Maverick Streak. Despite Umansky’s muckraking instincts, the new venture is hardly antiEstablishment. An enrolled Republican, Umansky was Wichita’s Advertising Man of the Year in 1967 and professes “twinges of conservatism.” His solid reputation as an executive enabled him to land a $276,000 grubstake from KAKE’S board of directors, which represents some of Wichita’s first families. The Sun’s advertisers include many mainstays of the business community, who agree that the Eagle and Beacon have grown flabby.

If the new publisher’s sober side appealed to Wichita’s pillars, it was his maverick streak that helped attract a young and capable staff to the Sun. Editorial Consultant Richard Crocker, 36, who oversees a stable of seven reporters, is on leave from his editing job at the Washington Post. Investigative Reporter Randy Brown, 34, contributed to the Omaha Sun’s Pulitzer-prizewinning exposé of Boys’ Town. Former Beacon Copy Chief Les Anderson, 25, was lured away from the Ridder operation along with other talented but disgruntled writers. “I was turning into a vegetable,” he says. “There was always the feeling that you had to be careful not to offend an advertiser.”

The Sun’s first issues were as promising as its personnel.
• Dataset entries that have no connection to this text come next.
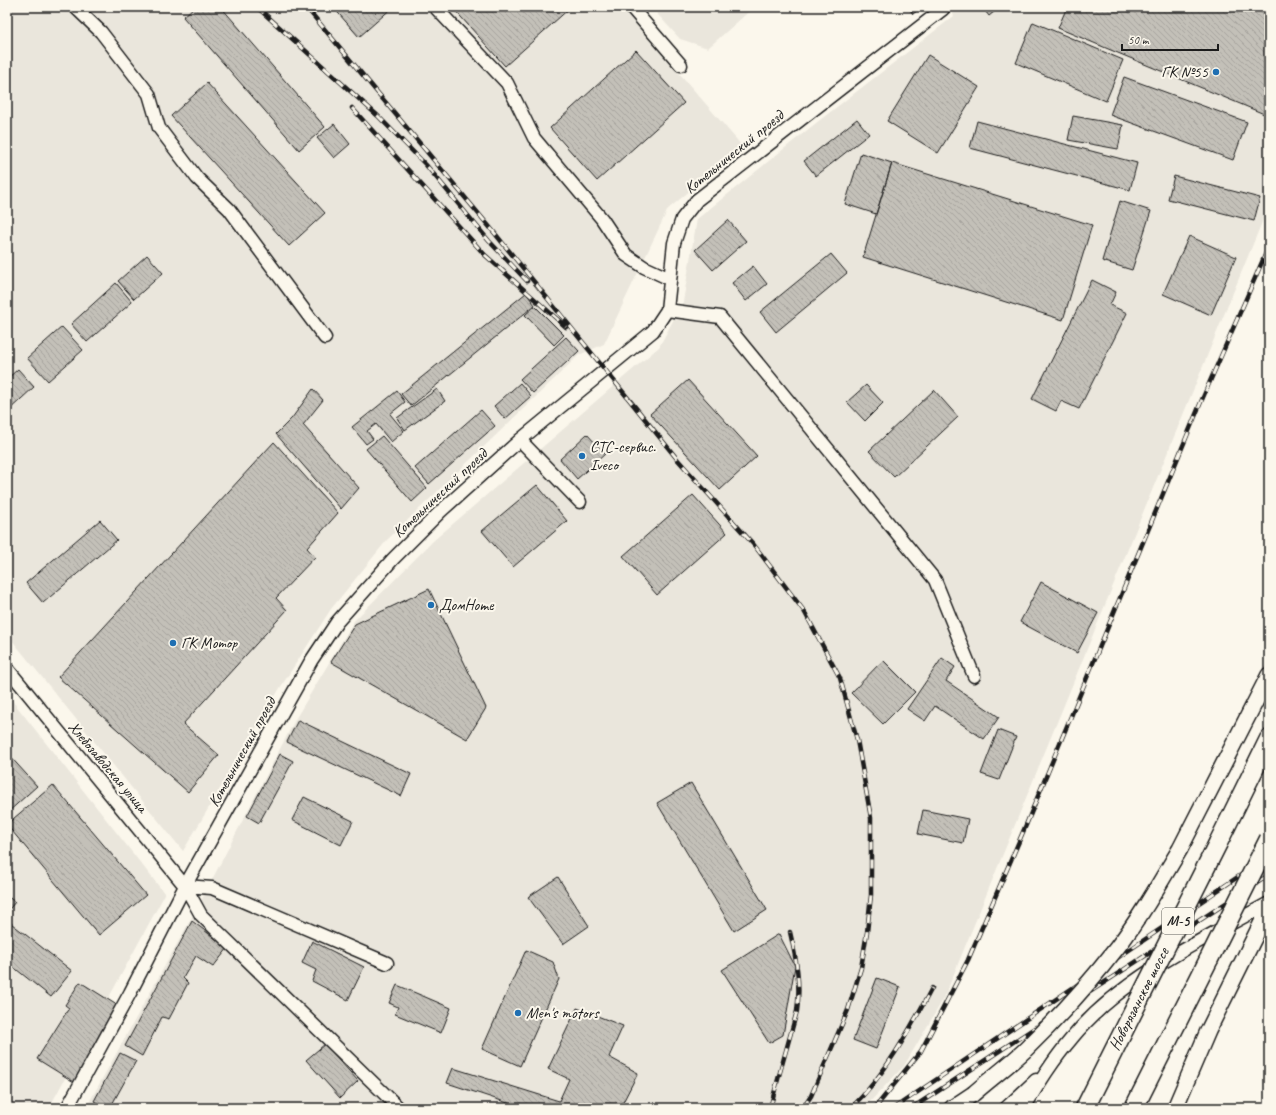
<svg xmlns="http://www.w3.org/2000/svg" width="1276" height="1115" font-family="Caveat,sans-serif">
	<style>
		.built { fill: #eae6dc }
		.building { fill: url(#building-back-hatch); stroke: #1c1c1c }
		.lines { fill: none; stroke-linecap: round; stroke-linejoin: round }
		.minor-casing { stroke: #1c1c1c; stroke-width: 15 }
		.major-casing { stroke: #1c1c1c; stroke-width: 18 }
		.highway-casing { stroke: #1c1c1c; stroke-width: 21 }
		.minor { stroke: #fbf7ec; stroke-width: 12 }
		.major { stroke: #fbf7ec; stroke-width: 15 }
		.highway { stroke: #fbf7ec; stroke-width: 18 }
		.rail-casing { stroke: #1c1c1c; stroke-width: 4.5 }
		.rail { stroke: #fbf7ec; stroke-width: 3; stroke-dasharray: 9; stroke-linecap: butt }
		.major-bridge-casing { stroke: #1c1c1c; stroke-width: 18; stroke-linecap: butt }
		.highway-bridge-casing { stroke: #1c1c1c; stroke-width: 21; stroke-linecap: butt }
		.major-bridge { stroke: #fbf7ec; stroke-width: 15 }
		.highway-bridge { stroke: #fbf7ec; stroke-width: 18 }
		.poi-dot { fill: #1f6fb2; stroke: #fbf7ec; stroke-width: 1.5 }
		.labels { text-anchor: middle; dominant-baseline: central; stroke-width: 4; stroke-linejoin: round; paint-order: stroke }
		.shield { fill: #fbf7ec; stroke: #5f5e5a; stroke-width: 1 }
		.shield-label { font-size: 15px; font-weight: bold; fill: #1c1c1c }
		.poi-label { font-size: 16px; fill: #1c1c1c; stroke: #fbf7ec; text-anchor: start }
		.street-label { font-size: 16px; fill: #1c1c1c; stroke: #fbf7ec }
	</style>
	<defs>
		<pattern id="building-back-hatch" width="6" height="6" patternUnits="userSpaceOnUse"><rect width="6" height="6" fill="#c3c0b8"/><path d="M-1 5l2 2M0 0l6 6M5-1l2 2" fill="none" stroke="#a7a49e"/></pattern>
	</defs>
	<rect width="100%" height="100%" fill="#fbf7ec"/>
	<filter id="ink" filterUnits="userSpaceOnUse"><feTurbulence type="fractalNoise" baseFrequency=".025" numOctaves="2"/><feDisplacementMap in="SourceGraphic" scale="8" xChannelSelector="R" yChannelSelector="G"/><feConvolveMatrix kernelMatrix="1 2 1 2 8 2 1 2 1" color-interpolation-filters="sRGB"/></filter>
	<g filter="url(#ink)">
		<path class="built" d="M 7,7 L 622,7 L 743,147 L 668,209 L 604,344 L 579,355 L 387,540 L 331,609 L 280,688 L 183,851 L 7,634 Z
			M 651,7 L 754,7 L 708,48 L 680,39 Z
			M 948,7 L 1269,7 L 1269,205 L 944,998 L 904,1066 L 864,1108 L 86,1108 L 203,897 L 296,718 L 354,621 L 433,541 L 659,347 L 683,302 L 697,219 L 811,127 L 954,16 Z
			M 7,694 L 165,894 L 49,1108 L 7,1108 Z"/>
		<path class="building" d="M 194,7 L 221,7 L 325,127 L 299,150 L 183,17 Z
			M 333,7 L 393,7 L 359,37 Z
			M 452,7 L 571,7 L 505,66 Z
			M 908,7 L 922,7 L 913,14 Z
			M 982,7 L 1000,7 L 989,16 Z
			M 1067,7 L 1269,7 L 1269,116 L 1058,28 Z
			M 1033,22 L 1123,60 L 1106,101 L 1016,63 Z
			M 636,50 L 684,103 L 597,181 L 550,128 Z
			M 928,55 L 979,87 L 938,153 L 887,121 Z
			M 1124,77 L 1247,122 L 1233,160 L 1110,115 Z
			M 207,83 L 325,213 L 289,246 L 171,116 Z
			M 1073,116 L 1123,125 L 1118,149 L 1068,140 Z
			M 857,119 L 869,134 L 816,176 L 804,161 Z
			M 977,121 L 1137,163 L 1130,190 L 970,148 Z
			M 334,124 L 350,144 L 334,158 L 317,138 Z
			M 861,153 L 892,163 L 876,214 L 845,204 Z
			M 892,163 L 1092,225 L 1063,320 L 863,257 Z
			M 1174,176 L 1260,198 L 1254,221 L 1168,199 Z
			M 1120,201 L 1151,211 L 1132,270 L 1102,261 Z
			M 728,220 L 746,241 L 713,270 L 695,250 Z
			M 1189,236 L 1236,257 L 1211,315 L 1163,294 Z
			M 831,254 L 847,273 L 776,332 L 760,312 Z
			M 147,255 L 163,273 L 134,299 L 118,281 Z
			M 753,266 L 767,284 L 746,301 L 732,283 Z
			M 1092,280 L 1116,292 L 1110,305 L 1127,313 L 1079,409 L 1061,401 L 1056,411 L 1032,399 Z
			M 116,283 L 132,302 L 87,342 L 71,324 Z
			M 526,293 L 535,305 L 411,406 L 401,394 Z
			M 535,306 L 564,335 L 554,345 L 525,315 Z
			M 62,327 L 83,350 L 48,381 L 27,358 Z
			M 566,337 L 579,351 L 533,393 L 520,379 Z
			M 18,369 L 34,387 L 7,412 L 7,379 Z
			M 688,380 L 757,456 L 720,490 L 650,414 Z
			M 520,383 L 531,396 L 505,419 L 494,406 Z
			M 866,385 L 883,403 L 865,421 L 847,402 Z
			M 313,389 L 323,400 L 303,425 L 359,488 L 341,509 L 276,434 L 292,418 Z
			M 437,389 L 445,401 L 405,430 L 397,418 Z
			M 934,390 L 958,417 L 894,477 L 869,451 Z
			M 397,391 L 405,402 L 390,414 L 404,431 L 391,442 L 376,424 L 367,431 L 373,439 L 366,444 L 352,427 Z
			M 481,410 L 495,426 L 429,484 L 415,468 Z
			M 587,434 L 605,454 L 577,479 L 560,459 Z
			M 382,436 L 427,488 L 412,502 L 366,449 Z
			M 274,442 L 338,513 L 307,548 L 315,557 L 276,598 L 287,610 L 183,724 L 219,755 L 188,792 L 58,677 Z
			M 537,485 L 567,521 L 513,567 L 482,531 Z
			M 693,495 L 727,533 L 657,595 L 623,556 Z
			M 100,520 L 117,540 L 43,603 L 26,583 Z
			M 1041,582 L 1098,613 L 1077,653 L 1020,622 Z
			M 429,589 L 486,708 L 467,739 L 331,662 L 355,624 Z
			M 942,658 L 955,667 L 946,681 L 999,717 L 984,739 L 935,706 L 925,721 L 907,709 Z
			M 883,660 L 915,692 L 883,724 L 851,693 Z
			M 298,720 L 411,774 L 401,796 L 287,742 Z
			M 998,730 L 1016,737 L 999,780 L 981,774 Z
			M 7,753 L 37,786 L 7,813 Z
			M 280,754 L 293,761 L 259,823 L 247,816 Z
			M 691,783 L 767,910 L 734,931 L 657,803 Z
			M 53,785 L 146,895 L 99,935 L 7,825 L 7,824 Z
			M 304,797 L 353,821 L 341,845 L 292,820 Z
			M 923,810 L 968,819 L 963,843 L 918,834 Z
			M 558,877 L 589,926 L 563,944 L 528,897 Z
			M 7,896 L 15,902 L 7,912 Z
			M 7,920 L 72,971 L 51,997 L 7,962 Z
			M 192,921 L 228,948 L 213,967 L 196,956 L 183,978 L 188,983 L 169,1019 L 162,1017 L 142,1056 L 125,1046 Z
			M 779,934 L 795,966 L 783,1035 L 769,1043 L 722,970 Z
			M 312,941 L 364,967 L 348,1000 L 312,981 L 316,970 L 302,963 Z
			M 526,950 L 553,962 L 559,979 L 520,1066 L 482,1049 Z
			M 877,978 L 900,987 L 876,1049 L 853,1040 Z
			M 80,982 L 120,1007 L 74,1082 L 37,1059 L 69,1008 L 65,1005 Z
			M 397,985 L 451,1008 L 441,1033 L 395,1014 L 398,1007 L 389,1003 Z
			M 577,1008 L 623,1026 L 609,1057 L 638,1073 L 620,1108 L 523,1108 L 447,1083 L 453,1068 L 559,1101 L 569,1079 L 548,1069 Z
			M 325,1044 L 358,1081 L 340,1098 L 306,1060 Z
			M 120,1053 L 136,1061 L 110,1108 L 106,1108 L 94,1101 Z"/>
		<g class="lines">
			<g class="minor-casing">
				<path id="minor" d="M 75,7 L 101,32 L 149,94 L 159,128 L 197,178 L 229,209 L 325,338
					M 435,7 L 507,83 L 534,138 L 602,219 L 626,255 L 644,267 L 670,279
					M 631,7 L 681,65
					M 667,310 L 720,317 L 935,580 L 974,676
					M 520,440 L 580,502
					M 7,668 L 185,886 L 201,915 L 399,1108
					M 185,886 L 212,888 L 387,963
					M 67,1108 L 130,993 L 185,886 L 311,661 L 337,622 L 393,559 L 441,511 L 520,440 L 653,331 L 667,310 L 674,243 L 682,219 L 697,200 L 943,9
					M 1006,1108 L 1036,1080
					M 1024,1108 C 1039,1083 1053,1060 1072,1038 C 1121,978 1202,940 1269,903"/>
			</g>
			<g class="major-casing">
				<path id="major" d="M 1180,849 L 1269,675
					M 952,1108 L 973,1094
					M 1175,1108 L 1208,1031 L 1269,908"/>
			</g>
			<g class="highway-casing">
				<path id="highway" d="M 1218,843 L 1269,739
					M 1085,1108 L 1139,1000
					M 1134,1108 L 1209,959"/>
			</g>
			<use href="#minor" class="minor"/>
			<use href="#major" class="major"/>
			<use href="#highway" class="highway"/>
			<g class="rail-casing">
				<path id="rail" d="M 257,7 L 378,116 L 426,165 L 489,241 L 527,281
					M 306,7 L 493,231 L 678,460 L 754,545 L 804,611 L 840,678 L 857,740 L 871,818 L 871,895 L 867,932 L 861,968 L 848,1010 L 811,1096 L 803,1108
					M 352,108 L 485,255 L 566,327
					M 770,1108 L 797,1011 C 801,983 796,958 790,932
					M 851,1108 C 886,1074 909,1031 932,988
					M 875,1108 L 921,1051 L 968,960 L 1026,825 L 1201,402 L 1269,246
					M 894,1108 L 1269,856
					M 912,1108 L 1269,875"/>
			</g>
			<use href="#rail" class="rail"/>
			<g class="major-bridge-casing">
				<path id="major-bridge" d="M 973,1094 C 990,1079 1008,1066 1024,1051 C 1057,1019 1088,985 1116,949 C 1140,918 1160,883 1180,849"/>
			</g>
			<g class="highway-bridge-casing">
				<path id="highway-bridge" d="M 1209,959 L 1269,839
					M 1139,1000 L 1218,843"/>
			</g>
			<use href="#major-bridge" class="major-bridge"/>
			<use href="#highway-bridge" class="highway-bridge"/>
		</g>
	</g>
	<g class="poi-dot">
		<circle cx="1216" cy="72" r="4"/>
		<circle cx="582" cy="456" r="4"/>
		<circle cx="431" cy="605" r="4"/>
		<circle cx="173" cy="643" r="4"/>
		<circle cx="518" cy="1013" r="4"/>
	</g>
	<g class="labels">
		<rect class="shield" x="1162" y="908" width="32" height="26" rx="3"/>
		<g class="shield-label">
			<text x="1178" y="921">М-5</text>
		</g>
		<g class="poi-label">
			<text x="1208" y="72" text-anchor="end">ГК №55</text>
			<text x="590" y="447">СТС-сервис.<tspan x="590" dy="18">Iveco</tspan></text>
			<text x="439" y="605">ДомHome</text>
			<text x="181" y="643">ГК Мотор</text>
			<text x="526" y="1013">Men's motors</text>
		</g>
		<g class="street-label">
			<text transform="translate(734 152) rotate(-39)">Котельнический проезд</text>
			<text transform="translate(440 493) rotate(-43)">Котельнический проезд</text>
			<text transform="translate(242 752) rotate(-61)">Котельнический проезд</text>
			<text transform="translate(108 767) rotate(50)">Хлебозаводская улица</text>
			<text transform="translate(1139 999) rotate(-63)">Новорязанское шоссе</text>
		</g>
	</g>
	<rect width="1276" height="1115" fill="none" stroke="#fbf7ec" stroke-width="24"/>
	<rect x="12" y="12" width="1252" height="1091" fill="none" stroke="#1c1c1c" stroke-width="1.5" filter="url(#ink)"/>
	<path d="M1122 44v6h96v-6" fill="none" stroke="#1c1c1c" stroke-width="2"/>
	<text x="1128" y="44" font-size="12" fill="#1c1c1c" stroke="#fbf7ec" stroke-width="3" paint-order="stroke">50 m</text>
</svg>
Free of the puffery that usually fills throwaways, the paper included well-reported pieces on campaign funding in Kansas’ Senate race and on the ways Wichitans are coping with inflation, as well as a frontpage article on the severe pollution of the Arkansas River. Along with the mandatory laundry list of community news, enlivened by creative layouts and graphics, the weekly carries syndicated columns by George Will and Jack Anderson.

But the Sun is not free of spots. It is printed at a plant 120 miles away from Wichita, which has led to snafus in transportation and distribution. Production schedules require that most of the paper’s news columns be filled by Monday morning, two days before the paper appears. The circulation is 107,000, but since customers do not have to pay, advertisers lack the usual guide to reader interest. Nonetheless, ad sales—the Sun’s sole source of revenue—have been brisk so far, and Umansky predicts that “we’ll be making a profit by the end of the year.” He also talks about making the paper a semiweekly.

The reigning Eagle and Beacon admit little concern over the upstart. “It will be the survival of the fittest economically,” says Publisher Britt Brown. Even so, he has issued his advertising salesmen rate cards proclaiming that Eagle and Beacon rates are lower than the. Sun’s. Staffers have reportedly been advised not to fraternize with their counterparts on the weekly. And a directive was handed down in the Eagle-Beacon newsroom: KAKE call letters are not to appear in headlines.